- **Data records**:
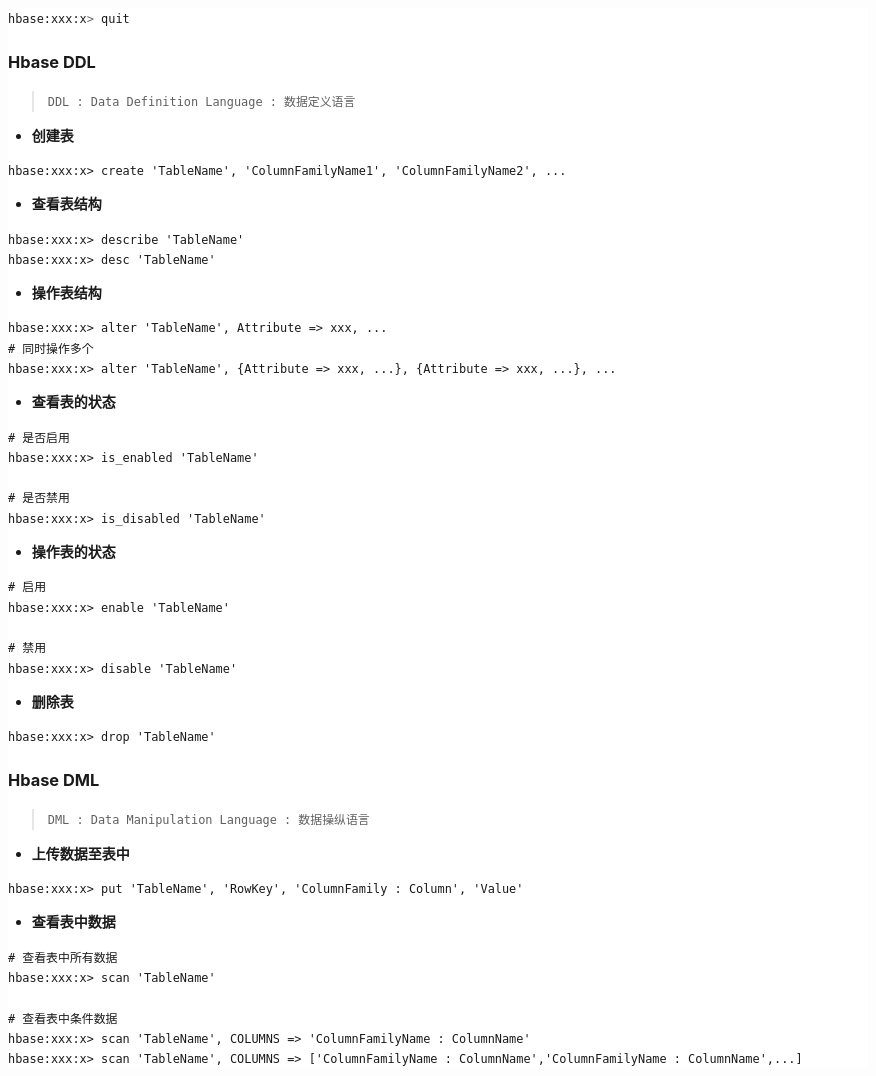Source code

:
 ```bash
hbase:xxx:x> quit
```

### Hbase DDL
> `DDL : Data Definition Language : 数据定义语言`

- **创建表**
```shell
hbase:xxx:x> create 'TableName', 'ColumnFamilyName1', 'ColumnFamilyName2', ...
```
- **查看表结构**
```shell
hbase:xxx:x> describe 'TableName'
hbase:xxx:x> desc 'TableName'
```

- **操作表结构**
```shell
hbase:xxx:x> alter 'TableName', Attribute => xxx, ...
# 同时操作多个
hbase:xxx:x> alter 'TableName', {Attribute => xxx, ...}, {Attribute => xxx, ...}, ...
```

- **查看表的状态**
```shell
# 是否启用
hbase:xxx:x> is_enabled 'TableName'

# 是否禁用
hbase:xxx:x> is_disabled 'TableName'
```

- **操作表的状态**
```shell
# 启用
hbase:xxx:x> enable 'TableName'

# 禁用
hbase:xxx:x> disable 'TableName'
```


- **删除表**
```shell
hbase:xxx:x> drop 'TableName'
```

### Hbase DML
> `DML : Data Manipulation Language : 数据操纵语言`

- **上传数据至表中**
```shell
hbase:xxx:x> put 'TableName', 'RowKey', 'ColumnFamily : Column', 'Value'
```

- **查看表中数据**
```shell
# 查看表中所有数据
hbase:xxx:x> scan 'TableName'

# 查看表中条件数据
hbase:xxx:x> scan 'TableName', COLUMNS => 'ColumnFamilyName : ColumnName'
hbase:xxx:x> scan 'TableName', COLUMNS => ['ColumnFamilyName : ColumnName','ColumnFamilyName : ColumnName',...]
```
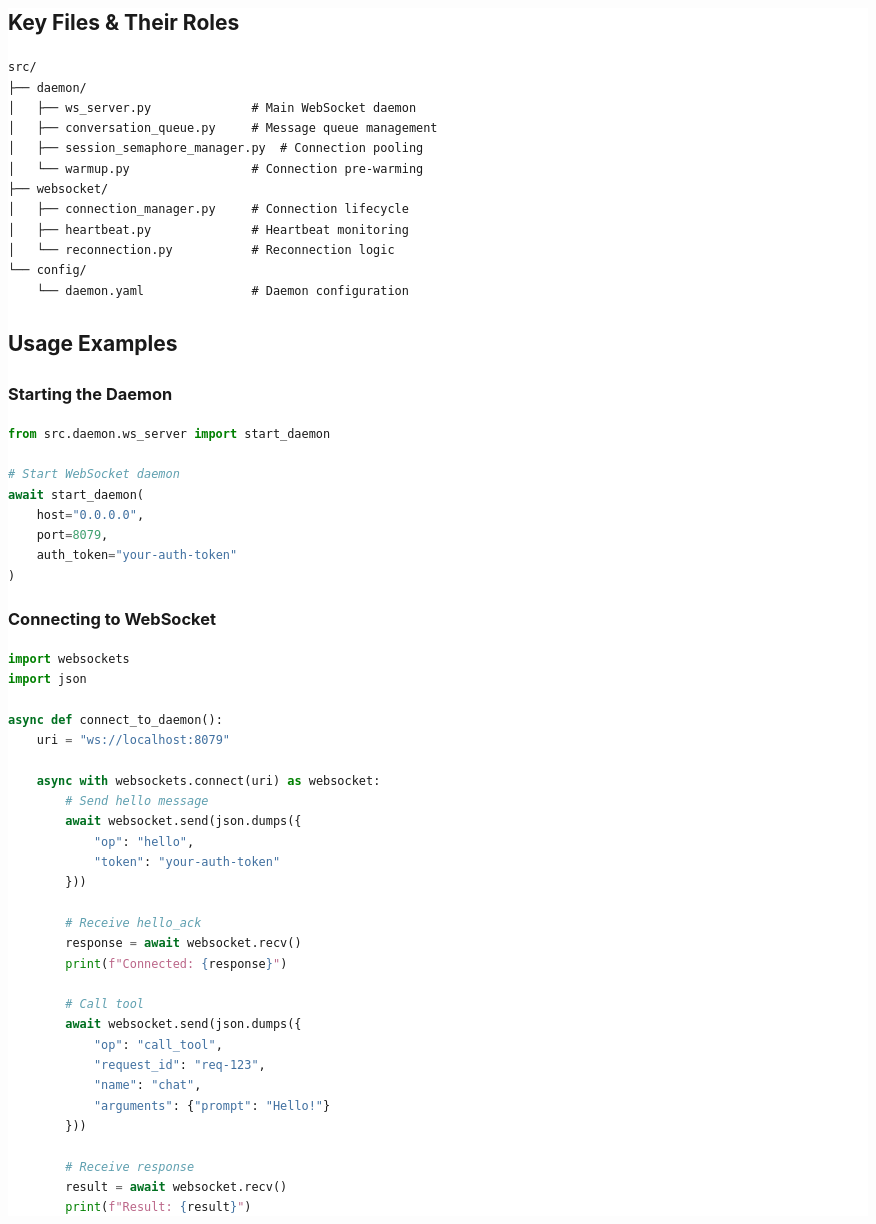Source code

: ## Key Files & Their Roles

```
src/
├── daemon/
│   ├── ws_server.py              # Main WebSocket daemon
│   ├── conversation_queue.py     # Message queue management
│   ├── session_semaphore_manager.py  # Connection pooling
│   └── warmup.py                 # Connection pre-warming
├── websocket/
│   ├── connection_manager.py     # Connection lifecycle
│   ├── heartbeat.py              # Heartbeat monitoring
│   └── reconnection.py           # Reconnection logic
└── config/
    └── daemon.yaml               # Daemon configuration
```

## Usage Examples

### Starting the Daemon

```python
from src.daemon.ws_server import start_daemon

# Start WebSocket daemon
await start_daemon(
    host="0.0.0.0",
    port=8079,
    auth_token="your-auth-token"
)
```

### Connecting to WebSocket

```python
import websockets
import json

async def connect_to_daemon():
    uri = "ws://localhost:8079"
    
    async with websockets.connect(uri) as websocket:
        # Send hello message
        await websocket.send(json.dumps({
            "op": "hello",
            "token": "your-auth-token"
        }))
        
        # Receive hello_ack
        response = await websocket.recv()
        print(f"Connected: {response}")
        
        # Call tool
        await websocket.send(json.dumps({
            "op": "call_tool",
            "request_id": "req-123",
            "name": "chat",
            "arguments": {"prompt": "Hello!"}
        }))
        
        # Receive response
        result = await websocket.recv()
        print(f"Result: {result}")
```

- **Action item**: Once the pictures are set aside, write out the entries verbatim.

- **Expected output**:
Source code

:
 ```bash
hbase:xxx:x> quit
```

### Hbase DDL
> `DDL : Data Definition Language : 数据定义语言`

- **创建表**
```shell
hbase:xxx:x> create 'TableName', 'ColumnFamilyName1', 'ColumnFamilyName2', ...
```
- **查看表结构**
```shell
hbase:xxx:x> describe 'TableName'
hbase:xxx:x> desc 'TableName'
```

- **操作表结构**
```shell
hbase:xxx:x> alter 'TableName', Attribute => xxx, ...
# 同时操作多个
hbase:xxx:x> alter 'TableName', {Attribute => xxx, ...}, {Attribute => xxx, ...}, ...
```

- **查看表的状态**
```shell
# 是否启用
hbase:xxx:x> is_enabled 'TableName'

# 是否禁用
hbase:xxx:x> is_disabled 'TableName'
```

- **操作表的状态**
```shell
# 启用
hbase:xxx:x> enable 'TableName'

# 禁用
hbase:xxx:x> disable 'TableName'
```


- **删除表**
```shell
hbase:xxx:x> drop 'TableName'
```

### Hbase DML
> `DML : Data Manipulation Language : 数据操纵语言`

- **上传数据至表中**
```shell
hbase:xxx:x> put 'TableName', 'RowKey', 'ColumnFamily : Column', 'Value'
```

- **查看表中数据**
```shell
# 查看表中所有数据
hbase:xxx:x> scan 'TableName'

# 查看表中条件数据
hbase:xxx:x> scan 'TableName', COLUMNS => 'ColumnFamilyName : ColumnName'
hbase:xxx:x> scan 'TableName', COLUMNS => ['ColumnFamilyName : ColumnName','ColumnFamilyName : ColumnName',...]
```
Source code

: ## Key Files & Their Roles

```
src/
├── daemon/
│   ├── ws_server.py              # Main WebSocket daemon
│   ├── conversation_queue.py     # Message queue management
│   ├── session_semaphore_manager.py  # Connection pooling
│   └── warmup.py                 # Connection pre-warming
├── websocket/
│   ├── connection_manager.py     # Connection lifecycle
│   ├── heartbeat.py              # Heartbeat monitoring
│   └── reconnection.py           # Reconnection logic
└── config/
    └── daemon.yaml               # Daemon configuration
```

## Usage Examples

### Starting the Daemon

```python
from src.daemon.ws_server import start_daemon

# Start WebSocket daemon
await start_daemon(
    host="0.0.0.0",
    port=8079,
    auth_token="your-auth-token"
)
```

### Connecting to WebSocket

```python
import websockets
import json

async def connect_to_daemon():
    uri = "ws://localhost:8079"
    
    async with websockets.connect(uri) as websocket:
        # Send hello message
        await websocket.send(json.dumps({
            "op": "hello",
            "token": "your-auth-token"
        }))
        
        # Receive hello_ack
        response = await websocket.recv()
        print(f"Connected: {response}")
        
        # Call tool
        await websocket.send(json.dumps({
            "op": "call_tool",
            "request_id": "req-123",
            "name": "chat",
            "arguments": {"prompt": "Hello!"}
        }))
        
        # Receive response
        result = await websocket.recv()
        print(f"Result: {result}")
```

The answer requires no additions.